Unfortunately, Python's gzip module wasn't as lucky forgiving:
>>> gzf = gzip.GzipFile('trailing-garbage.gz')
>>> gzf.read()
Traceback (most recent call last):
File "<stdin>", line 1, in <module>
File "C:\Python34\lib\gzip.py", line 360, in read
while self._read(readsize):
File "C:\Python34\lib\gzip.py", line 433, in _read
if not self._read_gzip_header():
File "C:\Python34\lib\gzip.py", line 297, in _read_gzip_header
raise OSError('Not a gzipped file')
OSError: Not a gzipped file
Compared to gzip:
[nick@slug ~]$ gunzip -c trailing-garbage.gz > /dev/null
gzip: trailing-garbage.gz: decompression OK, trailing garbage ignored
[nick@slug ~]$ gunzip -c -q trailing-garbage.gz | wc -c
36
Gzip decompressed 36 bytes, and alerted us on stderr that there were also trailing bytes being ignored.
Going back to Python's gzip module, the internal buffers confirmed that all the data was also being decompressed before the exception was raised:
>>> len(gzf.extrabuf)
36
Now, compare the above with DotNetZip's command line utility:
GZip.exe: compress a file using GZip, or decompress a GZip-compressed file.
The original file is deleted after processing.
This tool depends on Ionic's DotNetZip library. This is version 1.9.1.8
of the utility. See http://dotnetzip.codeplex.com for info.

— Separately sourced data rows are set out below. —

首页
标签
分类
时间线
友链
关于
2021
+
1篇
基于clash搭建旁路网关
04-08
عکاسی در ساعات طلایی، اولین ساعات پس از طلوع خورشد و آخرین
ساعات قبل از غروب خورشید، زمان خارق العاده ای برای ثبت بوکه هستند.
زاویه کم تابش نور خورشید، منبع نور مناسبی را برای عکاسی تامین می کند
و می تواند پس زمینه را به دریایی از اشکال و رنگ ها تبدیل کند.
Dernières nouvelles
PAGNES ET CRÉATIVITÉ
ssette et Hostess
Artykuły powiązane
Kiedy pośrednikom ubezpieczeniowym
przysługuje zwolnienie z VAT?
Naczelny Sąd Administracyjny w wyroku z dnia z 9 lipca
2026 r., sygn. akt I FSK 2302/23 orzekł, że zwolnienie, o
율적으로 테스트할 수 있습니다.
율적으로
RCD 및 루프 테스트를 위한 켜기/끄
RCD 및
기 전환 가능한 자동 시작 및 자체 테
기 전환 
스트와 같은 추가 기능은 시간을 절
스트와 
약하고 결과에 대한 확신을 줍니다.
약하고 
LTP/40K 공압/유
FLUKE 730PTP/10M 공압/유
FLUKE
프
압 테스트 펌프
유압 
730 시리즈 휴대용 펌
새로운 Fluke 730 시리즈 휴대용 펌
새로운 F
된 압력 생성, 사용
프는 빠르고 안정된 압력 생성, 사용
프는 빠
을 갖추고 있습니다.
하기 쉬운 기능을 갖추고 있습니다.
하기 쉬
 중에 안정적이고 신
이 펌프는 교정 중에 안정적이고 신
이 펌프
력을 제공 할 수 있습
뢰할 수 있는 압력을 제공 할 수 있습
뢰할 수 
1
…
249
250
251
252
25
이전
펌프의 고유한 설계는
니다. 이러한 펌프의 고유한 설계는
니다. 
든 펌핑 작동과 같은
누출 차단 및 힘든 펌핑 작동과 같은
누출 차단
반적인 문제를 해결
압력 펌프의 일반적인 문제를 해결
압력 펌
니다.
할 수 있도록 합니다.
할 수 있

PS> .\GZip.exe .\trailing-garbage.gz -v -keep
Original : 79 bytes
Decompressed: 25 bytes
Comp Ratio : -216.0%
It only extracted the first member and silently discarded everything else. I'm not sure if that should count as working?
And finally, the obligatory hex dump:
Using a hex editor, we can see there are markers for 2 members with gzip headers before encountering the trailing "garbage" data. Multiple member support is implemented in the canonical version of gzip, as well as described here.

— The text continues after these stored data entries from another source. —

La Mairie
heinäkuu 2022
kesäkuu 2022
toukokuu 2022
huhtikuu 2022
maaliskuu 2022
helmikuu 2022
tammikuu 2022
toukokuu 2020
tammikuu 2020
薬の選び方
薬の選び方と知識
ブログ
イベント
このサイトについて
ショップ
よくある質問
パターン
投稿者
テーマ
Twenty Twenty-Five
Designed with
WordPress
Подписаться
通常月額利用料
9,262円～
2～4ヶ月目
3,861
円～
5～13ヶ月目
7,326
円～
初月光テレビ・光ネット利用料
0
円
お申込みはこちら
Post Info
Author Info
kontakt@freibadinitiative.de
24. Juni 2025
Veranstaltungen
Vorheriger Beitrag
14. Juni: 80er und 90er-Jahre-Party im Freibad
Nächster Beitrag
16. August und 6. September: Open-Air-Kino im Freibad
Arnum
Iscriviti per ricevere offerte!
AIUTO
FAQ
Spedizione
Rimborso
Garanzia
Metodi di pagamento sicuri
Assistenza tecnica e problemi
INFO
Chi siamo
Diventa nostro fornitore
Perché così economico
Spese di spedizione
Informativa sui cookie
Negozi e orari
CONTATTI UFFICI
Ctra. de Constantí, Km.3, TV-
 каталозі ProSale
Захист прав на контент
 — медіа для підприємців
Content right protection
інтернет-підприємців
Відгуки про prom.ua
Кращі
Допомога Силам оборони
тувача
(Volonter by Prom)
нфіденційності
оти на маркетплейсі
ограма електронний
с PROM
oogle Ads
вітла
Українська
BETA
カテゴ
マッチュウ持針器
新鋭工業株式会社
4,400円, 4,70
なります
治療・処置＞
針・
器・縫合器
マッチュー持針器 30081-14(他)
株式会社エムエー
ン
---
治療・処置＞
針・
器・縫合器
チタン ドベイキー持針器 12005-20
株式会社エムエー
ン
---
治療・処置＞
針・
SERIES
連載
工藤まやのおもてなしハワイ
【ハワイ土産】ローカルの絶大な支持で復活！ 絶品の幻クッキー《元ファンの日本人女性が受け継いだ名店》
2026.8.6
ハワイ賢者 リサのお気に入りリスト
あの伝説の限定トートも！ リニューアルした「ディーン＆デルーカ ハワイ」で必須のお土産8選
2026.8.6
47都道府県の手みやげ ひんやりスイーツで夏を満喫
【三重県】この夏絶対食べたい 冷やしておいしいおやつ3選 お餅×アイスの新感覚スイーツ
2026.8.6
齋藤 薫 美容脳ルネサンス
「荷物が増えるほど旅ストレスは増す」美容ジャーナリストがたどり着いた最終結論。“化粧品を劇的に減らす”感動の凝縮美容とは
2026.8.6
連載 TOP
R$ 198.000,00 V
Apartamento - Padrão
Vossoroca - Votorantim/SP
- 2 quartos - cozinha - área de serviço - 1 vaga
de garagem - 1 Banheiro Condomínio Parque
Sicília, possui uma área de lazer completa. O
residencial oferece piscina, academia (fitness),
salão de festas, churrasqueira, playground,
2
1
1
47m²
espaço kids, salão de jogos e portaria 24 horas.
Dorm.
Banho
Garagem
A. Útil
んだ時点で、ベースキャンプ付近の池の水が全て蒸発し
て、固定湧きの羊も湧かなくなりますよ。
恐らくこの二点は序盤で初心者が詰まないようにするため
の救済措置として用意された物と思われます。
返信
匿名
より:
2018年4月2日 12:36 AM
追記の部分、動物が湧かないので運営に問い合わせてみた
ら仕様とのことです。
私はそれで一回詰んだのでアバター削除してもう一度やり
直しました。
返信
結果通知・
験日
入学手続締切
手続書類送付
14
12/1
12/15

What about 7-Zip and WinRAR?
With the exception of not alerting that trailing data was being ignored, both 7-Zip and WinRAR had seemingly identical behavior to gzip, including --list characteristics for multiple members.
So how do we get similar behavior from the Python gzip module?
Thanks to Martin Panter's suggestion, we can do a pretty reasonable workaround that will work on 2.7 (with a small monkey patch), 3.3, 3.4, and even the current beta2 release of 3.5.
>>> import altgzip
>>> with altgzip.AltGzipFile('trailing-garbage.gz') as gz:
... data = gz.read()
...
decompression OK, trailing garbage ignored
>>> len(data)
36